Not So Lush, After All
The popular beauty company, Lush, has just undergone some rebranding and is now sticking “be cruelty free” stickers on a selection of its popular shampoo bars. Given the reality of the company’s practices, however, the sticker would be more accurate if it read “be cruelty specific.”
Lush seemingly prides itself on being against animal testing. Its new shampoo bar campaign is written in both Chinese and English in an attempt to “bolster [the] campaign to end animal testing.” It’s launched by the welfarist group Humane Society International, a group explicit in its promotion of “happy” animal products and “happy” death.
The “ethics director” (wow…) at Lush, Hillary Jones, says “the horror of cosmetics testing will not be over for animals until the whole world switches to more modern, non-animal safety testing methods.” She continues with saying that “only when this ugly practice is over will our industry truly be a beauty business.”
Bold words from an “ethics director” whose company still uses honey, eggs and dairy in a number of its “beauty” products.
Apparently, the exploitation of animals for cosmetic ingredients isn’t “ugly” enough for Lush to oppose.

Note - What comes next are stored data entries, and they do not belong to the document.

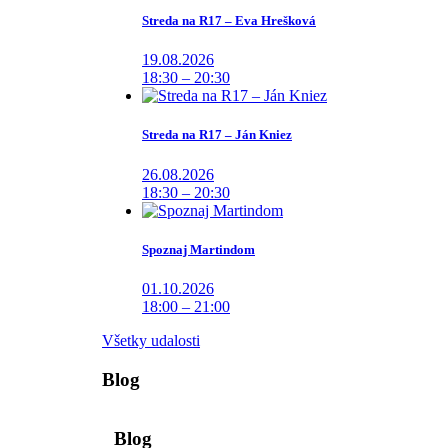
Streda na R17 – Eva Hrešková
19.08.2026
18:30 – 20:30
Streda na R17 – Ján Kniez
26.08.2026
18:30 – 20:30
Spoznaj Martindom
01.10.2026
18:00 – 21:00
Všetky udalosti
Blog
Blog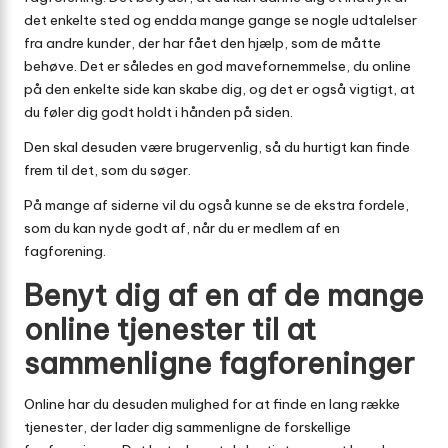
det enkelte sted og endda mange gange se nogle udtalelser
fra andre kunder, der har fået den hjælp, som de måtte
behøve. Det er således en god mavefornemmelse, du online
på den enkelte side kan skabe dig, og det er også vigtigt, at
du føler dig godt holdt i hånden på siden.
Den skal desuden være brugervenlig, så du hurtigt kan finde
frem til det, som du søger.
På mange af siderne vil du også kunne se de ekstra fordele,
som du kan nyde godt af, når du er medlem af en
fagforening.
Benyt dig af en af de mange
online tjenester til at
sammenligne fagforeninger
Online har du desuden mulighed for at finde en lang række
tjenester, der lader dig sammenligne de forskellige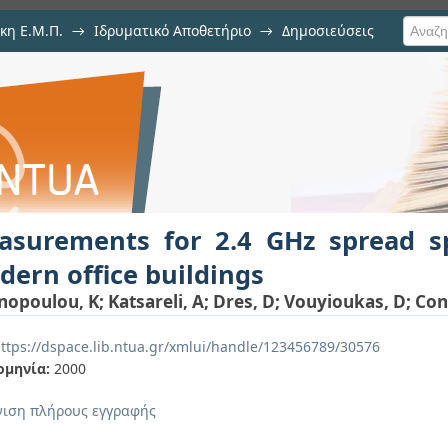
κη Ε.Μ.Π.
→
Ιδρυματικό Αποθετήριο
→
Δημοσιεύσεις
2.4 GHz spread spectrum syste
ση Τεκμηρίου
asurements for 2.4 GHz spread s
ern office buildings
nopoulou, K
;
Katsareli, A
;
Dres, D
;
Vouyioukas, D
;
Con
ttps://dspace.lib.ntua.gr/xmlui/handle/123456789/30576
ομηνία:
2000
ιση πλήρους εγγραφής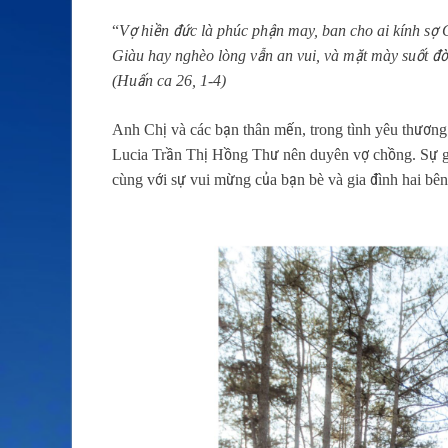
“
Vợ hiền đức là phúc phận may, ban cho ai kính sợ 
Giàu hay nghèo lòng vẫn an vui, và mặt mày suốt đờ
(Huấn ca 26, 1-4)
Anh Chị và các bạn thân mến, trong tình yêu thươ
Lucia Trần Thị Hồng Thư nên duyên vợ chồng. Sự gì
cùng với sự vui mừng của bạn bè và gia đình hai bên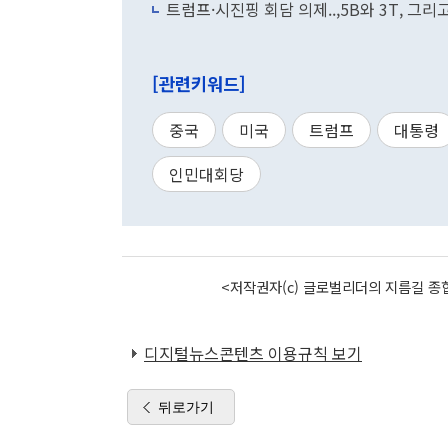
트럼프·시진핑 회담 의제..,5B와 3T, 그리
[관련키워드]
중국
미국
트럼프
대통령
인민대회당
<저작권자(c) 글로벌리더의 지름길 종합
디지털뉴스콘텐츠 이용규칙 보기
뒤로가기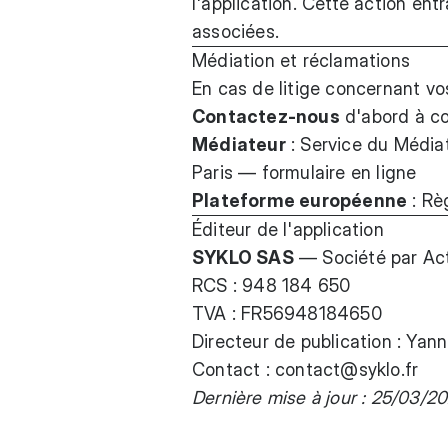
l'application. Cette action ent
associées.
Médiation et réclamations
En cas de litige concernant vo
Contactez-nous
d'abord à co
Médiateur
: Service du Médi
Paris —
formulaire en ligne
Plateforme européenne
:
Règ
Éditeur de l'application
SYKLO SAS
— Société par Acti
RCS : 948 184 650
TVA : FR56948184650
Directeur de publication : Yan
Contact : contact@syklo.fr
Dernière mise à jour : 25/03/2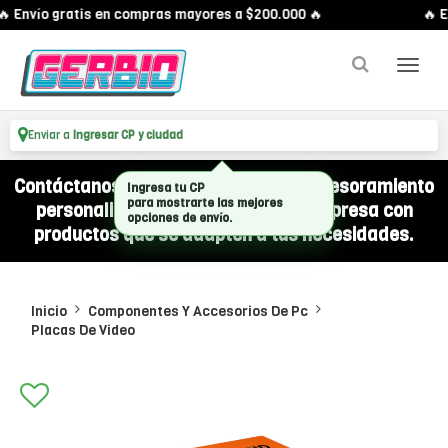
 Envío gratis en compras mayores a $200.000 🔥
🔥 E
Enviar a
Ingresar CP y ciudad
Contáctanos por WhatsApp y recibí asesoramiento
Ingresa tu CP
para mostrarte las mejores
personalizado para equipar a tu empresa con
opciones de envío.
productos que se adapten a tus necesidades.
Inicio
Componentes Y Accesorios De Pc
Placas De Video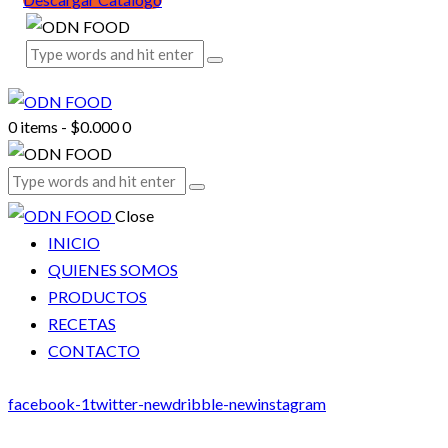
0 items
-
$0.000
0
Close
INICIO
QUIENES SOMOS
PRODUCTOS
RECETAS
CONTACTO
facebook-1
twitter-new
dribble-new
instagram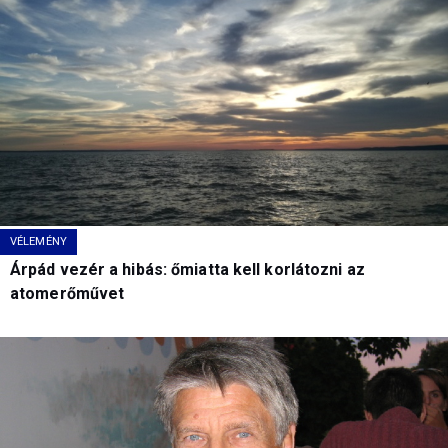
VÉLEMÉNY
Árpád vezér a hibás: őmiatta kell korlátozni az
atomerőművet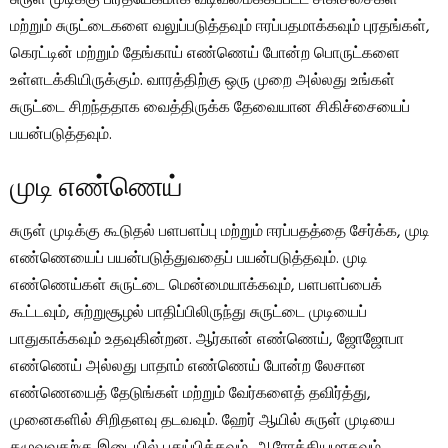
சுருள் முடிக்கு பிரத்யேகமாக வடிவமைக்கப்பட்ட சிகிச்சைகள்
மற்றும் சுருட்டைகளை வலுப்படுத்தவும் ஈரப்பதமாக்கவும் புரதங்கள்,
கெரட்டின் மற்றும் தேங்காய் எண்ணெய் போன்ற பொருட்களை
உள்ளடக்கியிருக்கும். வாரத்திற்கு ஒரு முறை அல்லது உங்கள்
சுருட்டை சிறந்ததாக வைத்திருக்க தேவையான சிகிச்சையைப்
பயன்படுத்தவும்.
முடி எண்ணெய்
சுருள் முடிக்கு கூடுதல் பளபளப்பு மற்றும் ஈரப்பதத்தை சேர்க்க, முடி
எண்ணெயைப் பயன்படுத்துவதைப் பயன்படுத்தவும். முடி
எண்ணெய்கள் சுருட்டை மென்மையாக்கவும், பளபளப்பைக்
கூட்டவும், சுற்றுசூழல் பாதிப்பிலிருந்து சுருட்டை முடியைப்
பாதுகாக்கவும் உதவுகின்றன. ஆர்கான் எண்ணெய், ஜோஜோபா
எண்ணெய் அல்லது பாதாம் எண்ணெய் போன்ற லேசான
எண்ணெயைத் தேடுங்கள் மற்றும் வேர்களைத் தவிர்த்து,
முனைகளில் சிறிதளவு தடவவும். ஹேர் ஆயில் சுருள் முடியை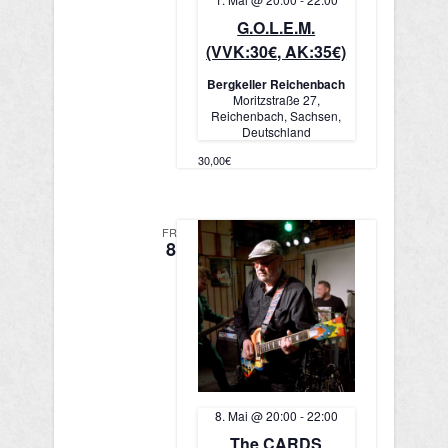
G.O.L.E.M.
(VVK:30€, AK:35€)
Bergkeller Reichenbach
Moritzstraße 27,
Reichenbach, Sachsen,
Deutschland
30,00€
FR.
8
8. Mai @ 20:00
-
22:00
The CARDS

Indeed, Lush are campaigning against animal testing whilst simultaneously profiting from the products of suffering and death.
Jones has a perverse notion of “beauty” if she believes her company will be “truly beautiful” whilst still selling animal products. Eggs, dairy and honey belong to the animals who produced them and not smeared over a human’s body as a “luxury” cosmetic item. It seems that justice is nothing but a matter of business for Lush; it’s quite profitable to support a campaign against animal testing but when it comes to using animals as resources for ingredients, their use, suffering and death – morally indistinguishable from the suffering and death Lush opposes in animal testing – is nothing more than a necessary overhead in order to ensure a healthy bottom line.
Lush, like other companies and groups that “oppose suffering” but that participate in animal use are no different, and are merely opportunists profiting from both a normalised form of animal use and the opposition of one animal use that doesn’t sit well in the public consciousness. In perpetuating that arbitrary divide, they not only promote continued animal exploitation, they profit from the deception.